CS172 Team DEAL

Team member 1 - Biqian Cheng:

Contributions:

  • Finishing report (README)
  • Build websites the major structure and the frontend, including Implement search bar and search bar button
  • Debug website and test its functionalities

Team member 2 - Shuang Zhou:

Contributions:

  • Contributes to ElasticSearch script
  • Pass in the query search to ElasticSearch and display the result on web
  • Modify the parser to return the format that is acceptable by ElasticSearch
  • Upload the crawled page to the ElasticSearch database and Index

Team member 3 - Qi Qi

Contributions:

  • Helping with building the crawler
  • Arrange discussions and meetings

Team member 4 - Jim Poon

Contributions:

  • Add on to the README report
  • Input seeds
  • Construct the crawler with major functionalities.
  • Build CLI Interface scirpt
  • Build parser

Project design

The whole project is driven by several parts:

Languages used: Python, CSS JavaScript, HTML

Part 1

  1. Crawler

    • Crawl the urls given in seeds.txt using "request" and "urllib.parse" library

    • Detect duplicate pages during crawling (this page will not be counted)

    • Has a crawl history stored into a text file(history.txt)

  2. Parser

    • Parse the html files that are crawled by the crawler using "BeautifulSoup" library

    • Using BeautifulSoup to parse body and title text from html files

    • Return a list consisting current html's body text, title, and urllib

  3. Driver

    • The main function that drives the crawler, parser, and a small file system related to seeds.txt

    • File system of seeds.txt:

      • The system enables the user to add or subtract seeds from seeds.txt

      • If the user does not enter a '.edu' seed while adding, a warning will be shown

      • All new seeds added into the seeds.txt will automatically be add a prefix of "https://" if it does not exist

Part 2

  • Indexer

    When we crawl the page, we will get the result from HTML source code.

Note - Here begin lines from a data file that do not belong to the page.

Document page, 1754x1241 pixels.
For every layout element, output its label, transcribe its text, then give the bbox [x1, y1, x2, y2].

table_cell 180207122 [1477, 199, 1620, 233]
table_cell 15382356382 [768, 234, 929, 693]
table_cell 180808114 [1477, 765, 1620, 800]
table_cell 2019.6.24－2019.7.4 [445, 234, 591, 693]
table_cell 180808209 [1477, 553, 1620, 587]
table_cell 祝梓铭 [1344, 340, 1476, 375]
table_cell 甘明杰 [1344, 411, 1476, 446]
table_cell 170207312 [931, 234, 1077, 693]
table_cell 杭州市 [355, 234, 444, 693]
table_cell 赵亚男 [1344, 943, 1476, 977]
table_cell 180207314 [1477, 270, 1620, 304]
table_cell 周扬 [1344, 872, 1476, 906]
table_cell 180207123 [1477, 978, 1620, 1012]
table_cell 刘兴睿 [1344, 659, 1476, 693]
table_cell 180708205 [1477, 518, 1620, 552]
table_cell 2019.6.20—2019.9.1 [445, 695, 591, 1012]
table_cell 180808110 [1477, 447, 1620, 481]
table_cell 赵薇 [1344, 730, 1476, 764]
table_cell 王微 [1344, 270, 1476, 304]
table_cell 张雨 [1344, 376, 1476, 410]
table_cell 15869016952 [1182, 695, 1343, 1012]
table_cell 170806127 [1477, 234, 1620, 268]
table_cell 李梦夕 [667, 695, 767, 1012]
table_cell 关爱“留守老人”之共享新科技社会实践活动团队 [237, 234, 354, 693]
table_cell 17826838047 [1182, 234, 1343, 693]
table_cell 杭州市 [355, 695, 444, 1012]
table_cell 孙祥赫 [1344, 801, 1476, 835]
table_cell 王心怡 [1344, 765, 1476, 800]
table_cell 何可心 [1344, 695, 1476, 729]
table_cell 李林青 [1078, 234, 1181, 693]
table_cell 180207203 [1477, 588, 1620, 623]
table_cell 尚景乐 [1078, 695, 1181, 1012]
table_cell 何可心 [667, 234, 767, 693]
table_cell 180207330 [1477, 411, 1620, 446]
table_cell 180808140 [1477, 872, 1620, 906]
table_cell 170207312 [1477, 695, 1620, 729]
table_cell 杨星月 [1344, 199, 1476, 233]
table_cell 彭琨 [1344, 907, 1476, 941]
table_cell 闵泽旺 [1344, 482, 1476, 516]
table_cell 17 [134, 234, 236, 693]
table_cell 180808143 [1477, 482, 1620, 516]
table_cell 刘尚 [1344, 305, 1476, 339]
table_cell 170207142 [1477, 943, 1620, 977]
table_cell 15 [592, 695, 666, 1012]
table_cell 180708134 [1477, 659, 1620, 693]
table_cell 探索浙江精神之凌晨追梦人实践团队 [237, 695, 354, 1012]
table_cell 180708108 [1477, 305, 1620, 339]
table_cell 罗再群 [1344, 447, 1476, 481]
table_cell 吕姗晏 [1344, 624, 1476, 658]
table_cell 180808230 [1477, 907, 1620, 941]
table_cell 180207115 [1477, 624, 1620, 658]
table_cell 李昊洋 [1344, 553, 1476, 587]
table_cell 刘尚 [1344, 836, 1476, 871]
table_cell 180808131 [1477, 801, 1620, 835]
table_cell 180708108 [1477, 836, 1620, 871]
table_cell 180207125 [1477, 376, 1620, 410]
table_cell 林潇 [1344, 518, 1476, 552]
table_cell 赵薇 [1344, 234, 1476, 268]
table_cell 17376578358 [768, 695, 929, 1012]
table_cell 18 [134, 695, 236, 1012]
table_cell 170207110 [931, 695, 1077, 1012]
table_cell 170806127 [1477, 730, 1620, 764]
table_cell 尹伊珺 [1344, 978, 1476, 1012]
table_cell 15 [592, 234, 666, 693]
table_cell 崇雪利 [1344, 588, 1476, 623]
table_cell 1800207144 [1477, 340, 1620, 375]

We strip down the invisible element and only store the body text. Then, formatting them into a acceptable format in ElasticSearch. Meanwhile, they are updated into the database.

    The ElasticSearch instance helps us to build index for each HTML page. Elastic search provides as REST API for us to fetch the result.

Part 3 - Extension

  • Web-Interface

    We decided to build a website that contains a title and a search bar to meet the basic requirements.

    Corresponding results are show below the search bar. Each URL is clickable and it navigates users to correct web page.

    MITresults UCSDresults

    Our motivation of creating this web page is that we would like to provide more visualizations in terms of the crawler's results.

Instruction

Run Crawler

  • Installation

    First of all, before running the crawler, there are a few dependencies that is require to run our python script. Make sure the following python dependencies are fulfilled.

    • Python >= 3.6 ( You can check your python version by typing python --version )
    • BeautifulSoup 4 ( python -m pip install beautifulsoup4 )
    • ElasticSearch ( python -m pip install elasticsearch )

    Once all the dependencies are installed, you can proceed to the next section.

  • Command

    python driver.py

    Run the driver app. The driver app provide a CLI that prompt the user to add, extract seeds and call the crawler.

Run Web app

  • Command

    ./server.sh

    Run the website on localhost. This script basically cd to the src directory and execute python3 -m http.server.
    If you cannot execute this script in your shell, please give the script the permission to execute by typing chmod a+rx server.sh This should allow the script to be executed.

  • FAQ

    • Why does the web app fail to fetch any results?

      FAQ1 This is typically beacause chrome (or the browser you are using) block CORS request by default for security measure.

      If you open up your dev console (Press F12 should bring it up),it should appear something in the console like this FAQ1ErrorConsole

      To solve this, you will need to manually disable the security feature for your browser.

      For chrome, here is a simple link that provide you the instruction on how to disable it.

      Click Here

      After you run the disable version, it should be able to perform api calls and give you the result.

    Reminder: DO NOT USE the disabled browser for credential purposes as the security feature is totally disabled.